● **Texte présenté**:
------------

Facebook pourrait être jugé responsable de la prostitution sur sa plateforme

apps

Par Amandine Jonniaux le

Le réseau social fait actuellement l’objet de plusieurs plaintes provenant de femmes exploitées par des proxénètes, qui les avaient contactées via Messenger.

© Journal du Geek

Après les fake news, Facebook pourrait bientôt être jugé responsable de la prostitution sur sa plateforme. Au Texas, la Cour suprême a en effet estimé vendredi dernier que l’entreprise de Mark Zuckerberg pouvait être tenue responsable de l’utilisation de ses services de messagerie par des proxénètes. À l’origine de cette affaire, trois plaintes au civil déposées par des femmes présumées victimes de trafic sexuel. Les plaignantes auraient, en effet, été contactées via Messenger alors qu’elles n’étaient qu’adolescentes, et “recrutées” comme prostituées, rapporte le Houston Chronicle. Aujourd’hui, elles accusent le géant du web de négligence.

Pour les victimes, Facebook aurait non seulement passé outre des comportements pédocriminels (elles étaient âgées de 15 ans au moment des faits), mais plus grave encore, aurait tiré parti de la situation. De son côté, la justice texane estime aussi qu’en laissant les proxénètes évoluer sur sa plateforme, l’entreprise américaine leur aurait offert davantage de crédibilité pour enrôler leurs jeunes victimes.

Les faits, survenus entre 2012 et 2017, posent encore une fois la question de la responsabilité des réseaux sociaux sur les contenus qui transitent sur leurs pages. Une problématique déjà plusieurs fois évoquée via les fake news relayées en masse par les complotistes et autres truthers, mais qui touche aujourd’hui un sujet particulièrement sensible : celui du trafic d’être humains, et d’enfants. Dans cette affaire, la Cour suprême a cependant tenu à bien différencier la responsabilité des géants d’Internet – et leur inaction face à des comportements illégaux et dangereux, des méfaits directement commis par les utilisateurs de la plateforme, qui relèvent cette fois de la responsabilité individuelle.

------------

● **Extrait des données**:
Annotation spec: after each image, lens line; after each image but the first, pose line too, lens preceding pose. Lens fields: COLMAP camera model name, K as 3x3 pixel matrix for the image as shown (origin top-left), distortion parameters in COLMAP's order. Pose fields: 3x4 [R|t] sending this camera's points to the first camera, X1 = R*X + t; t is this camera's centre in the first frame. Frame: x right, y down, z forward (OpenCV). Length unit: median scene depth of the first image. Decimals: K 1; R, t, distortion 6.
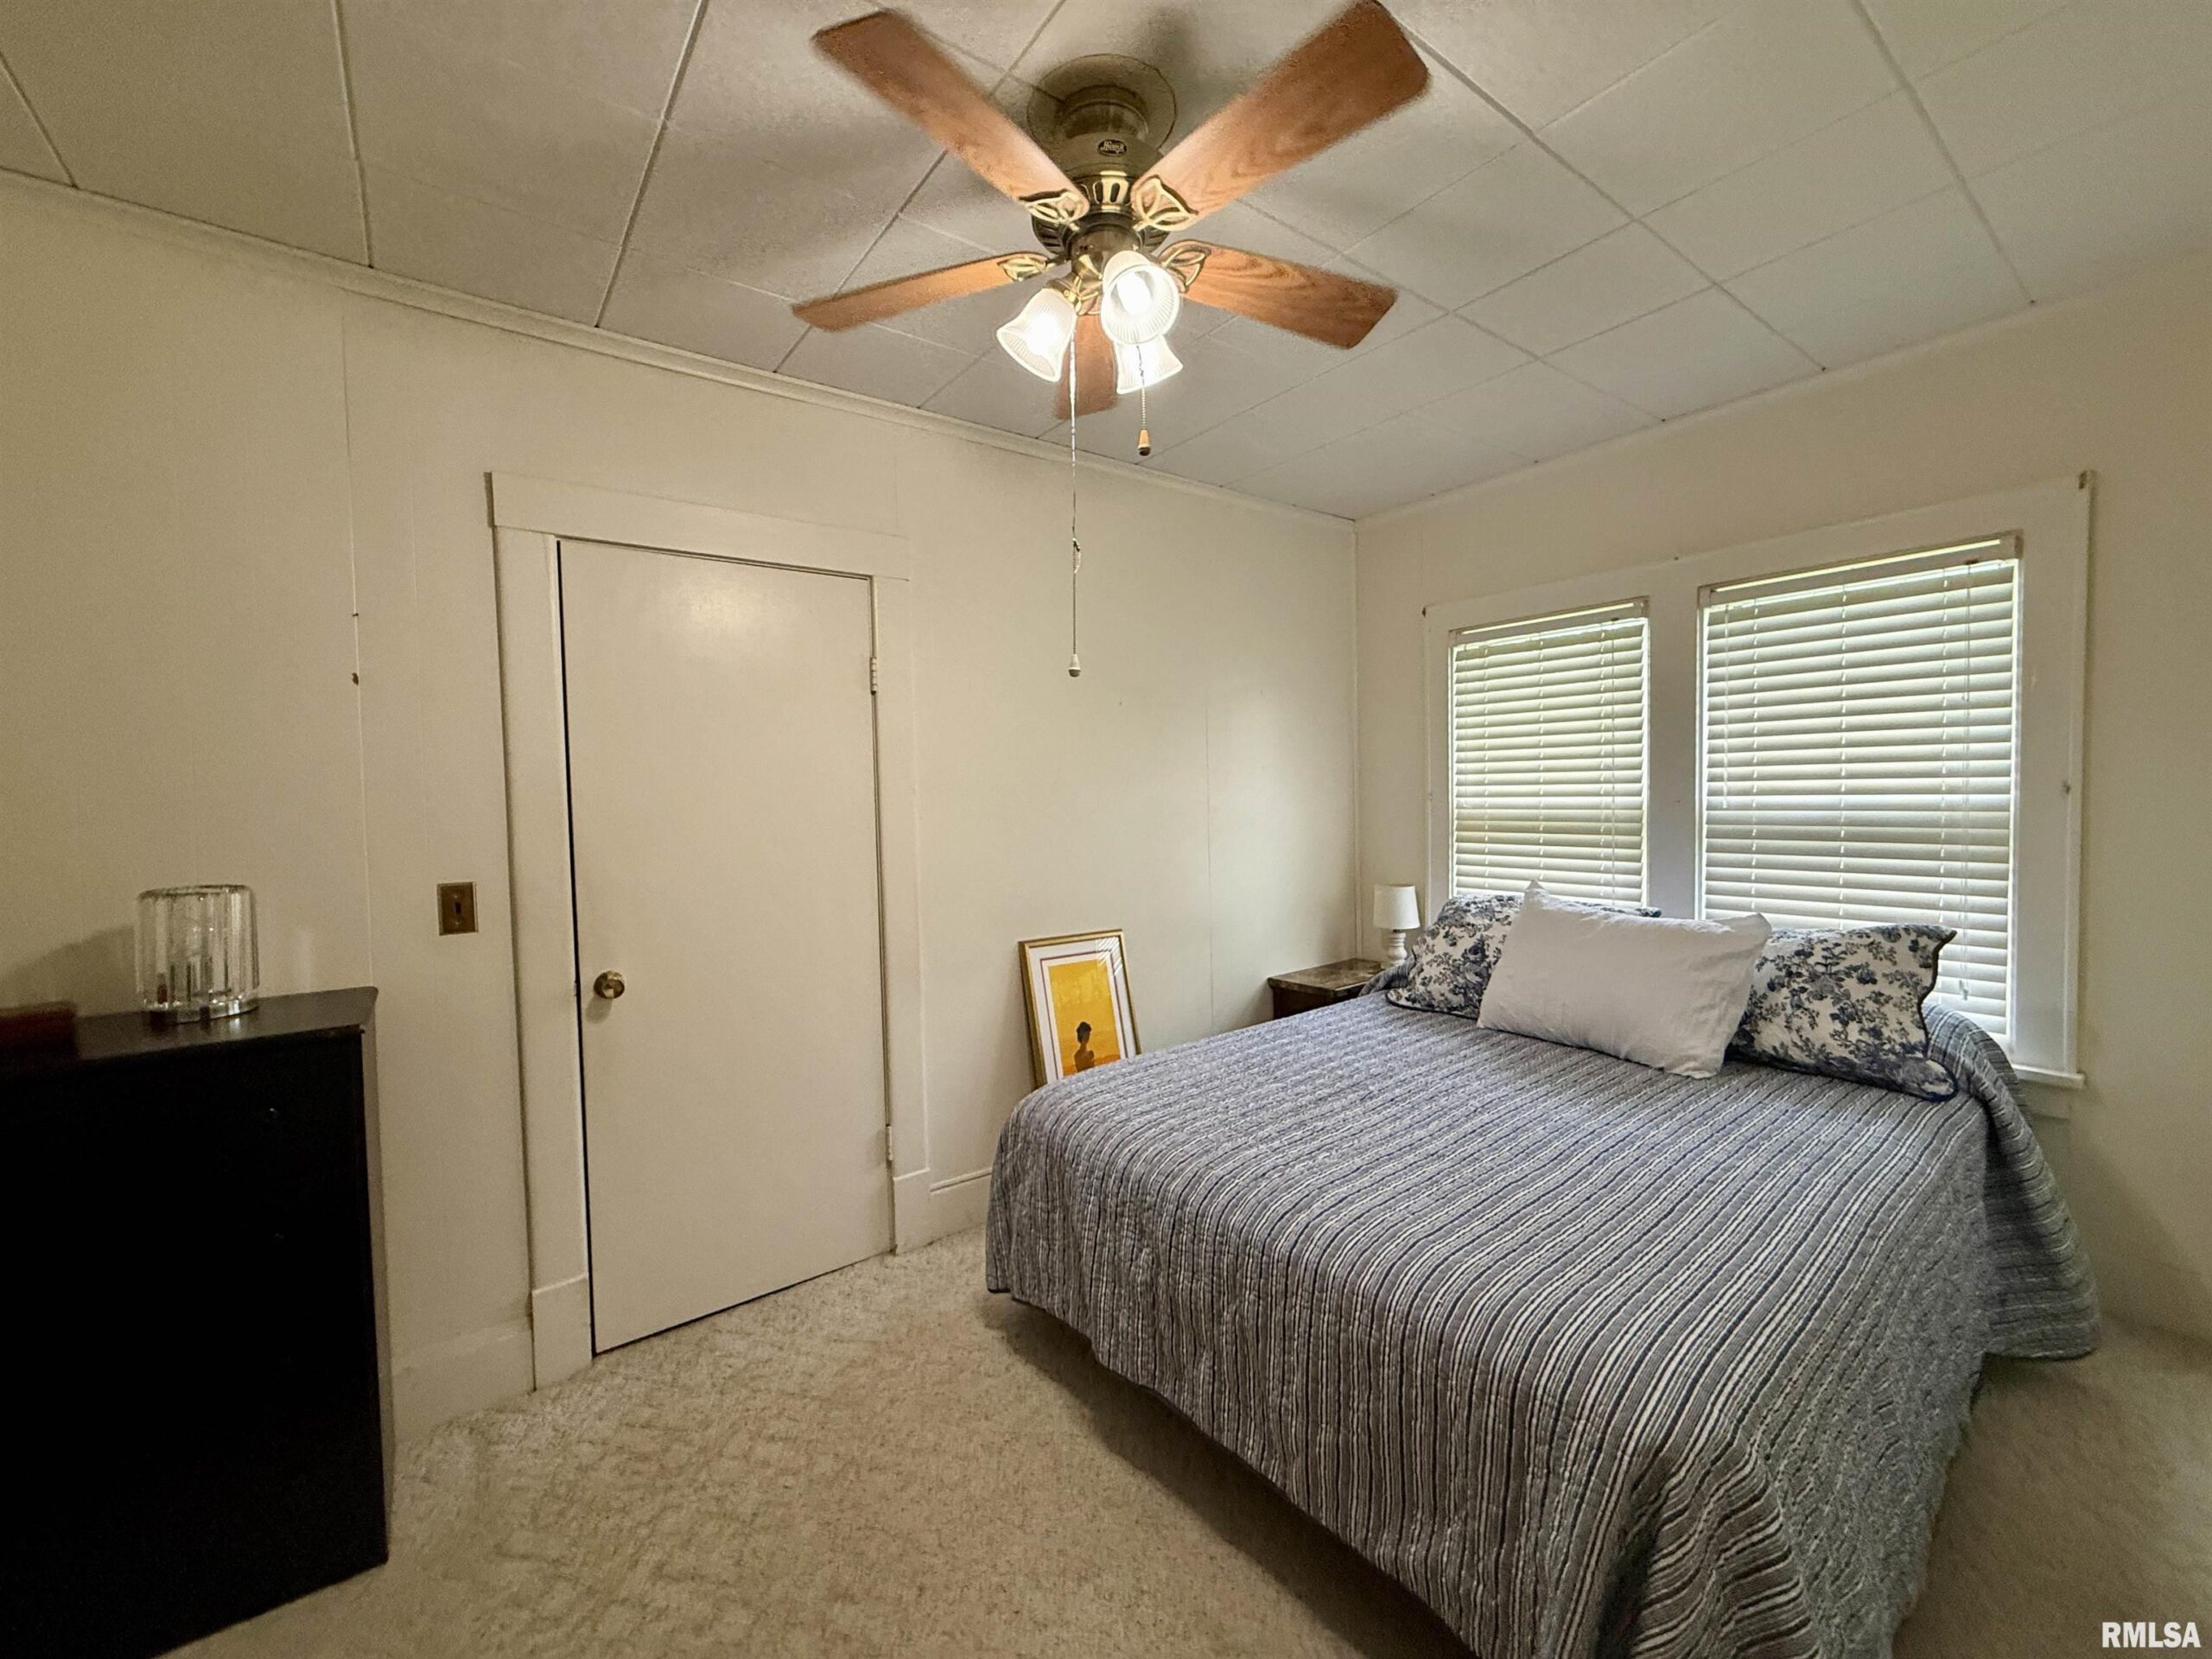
lens RADIAL K [[888.9, 0, 1106.2], [0, 888.9, 825.4], [0, 0, 1]] dist [-0.003089, 0.000635]
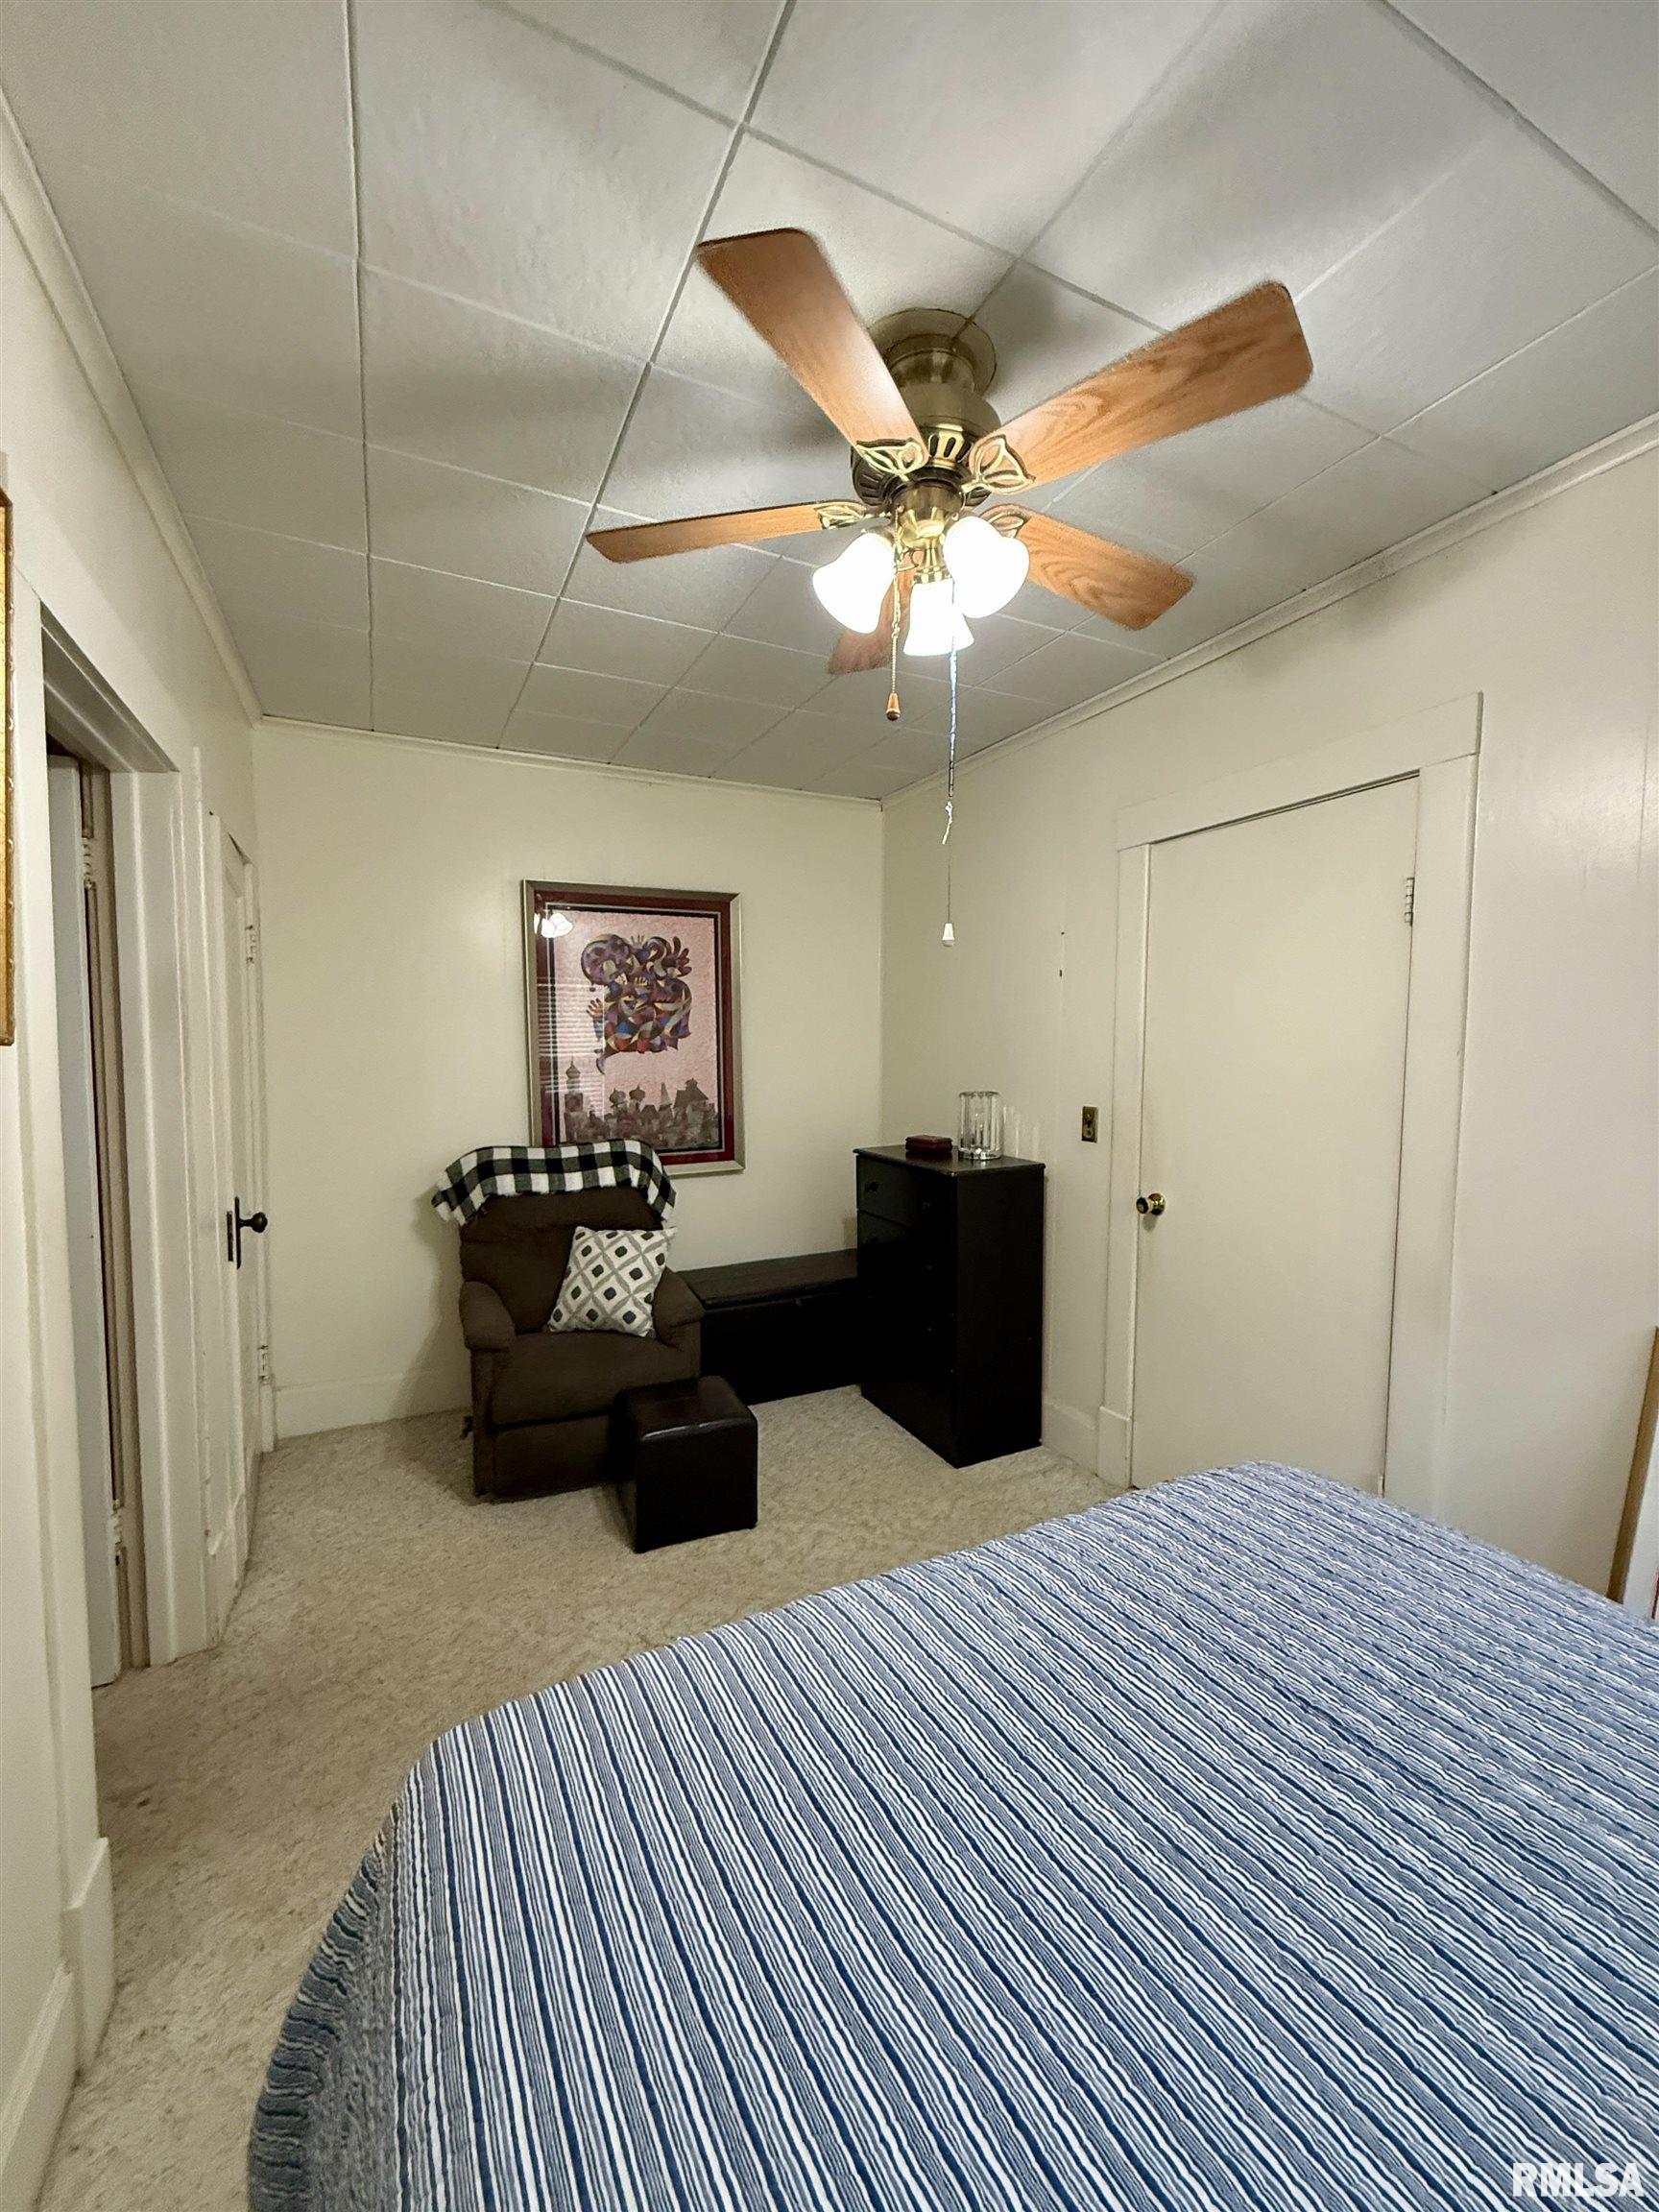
lens RADIAL K [[888.9, 0, 824.7], [0, 888.9, 1102.5], [0, 0, 1]] dist [-0.003089, 0.000635]
pose [[-0.196057, 0.084428, -0.976951, 0.785290], [-0.037611, 0.994906, 0.093528, -0.063202], [0.979871, 0.055081, -0.191882, 0.855273]]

------------

● **Énoncé du problème**: Recopiez le passage de l'article sur Facebook et la prostitution qui va de « Par Amandine Jonniaux » jusqu'à « contactées via Messenger. » inclus.

● **Réponse attendue**:
Par Amandine Jonniaux le

Le réseau social fait actuellement l’objet de plusieurs plaintes provenant de femmes exploitées par des proxénètes, qui les avaient contactées via Messenger.